Ali Irfan saat memberikan training motivasi dalam acara Mabit MI Luqman Al Hakim - foto- foto2 by Araf Hakim |
Saya merasa bahagia bisa
dipertemukan dengan anak-anak hebat pada kesempatan Mabit MI Luqman Al Hakim belum
lama ini. Saya juga tak kalah bahagianya pernah menjadi bagian sejarah dari MI
Luqman Al Hakim. Mendidik dan membersamai mereka di sekolah menjadi sejarah
tersendiri buat saya sekaligus menjadi sumber inspirasi.

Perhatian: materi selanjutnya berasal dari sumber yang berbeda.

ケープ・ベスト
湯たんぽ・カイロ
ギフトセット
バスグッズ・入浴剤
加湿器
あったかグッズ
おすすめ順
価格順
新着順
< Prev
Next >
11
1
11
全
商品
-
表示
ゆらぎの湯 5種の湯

Malam itu saya memperkenalkan diri
sebagai Pak Irfan. Anak-anak melongo. Saya sampaikan dulu identitas saya ketika
masih mengajar di Luqman Al Hakim adalah Ustad Ali. Berkacamata, guru ramah,
menyenangkan, dan selalu ceria. Tapi sekarang identitas saya berubah. Di tempat
saya yang baru, SEMAI, saya memang menjadi manusia baru. saya bukan lagi
sebagai Ustad Ali, tapi sebagai Pak Irfan. Bedanya Pak Irfan tidak lagi pakai
kacamata, dengan gaya bahasa yang berbeda.
Di hadapan mereka saya minta
persetujuan, sayang mereka keberatan. Anak-anak lebih memilih tetap menyapa
saya Ustad Ali. Tapi tidaklah mengapa. Mereka tetap murid saya. Saya tetap guru
mereka. Bukankah hubungan guru murid tidak akan terputus hanya karena sudah
tidak berada pada satu sekolah lagi.
Kehadiran saya di sana difasilitasi
Ustad Daiman selaku Kapal Madrasah dan Ustad Araf sebagai Waka Kesiswaan.
Tujuannya satu, mengisi training motivasi anak-anak kelas 6. Pertemuan ini
sekaligus mengingatku saat masih bersamai mereka di sekolah. Itulah masa-masa
yang masih kurindukan sampai detik ini.
Pernah beberapa kali saya
silaturahim ke sekolah, tapi karena tujuannya hanya bertemu dengan beberapa
guru, membuat pertemuan dengan anak-anak terasa belum optimal. Ketemu hanya
sekedar menyapa setelah itu mereka kembali masuk ke kelas lagi untuk belajar.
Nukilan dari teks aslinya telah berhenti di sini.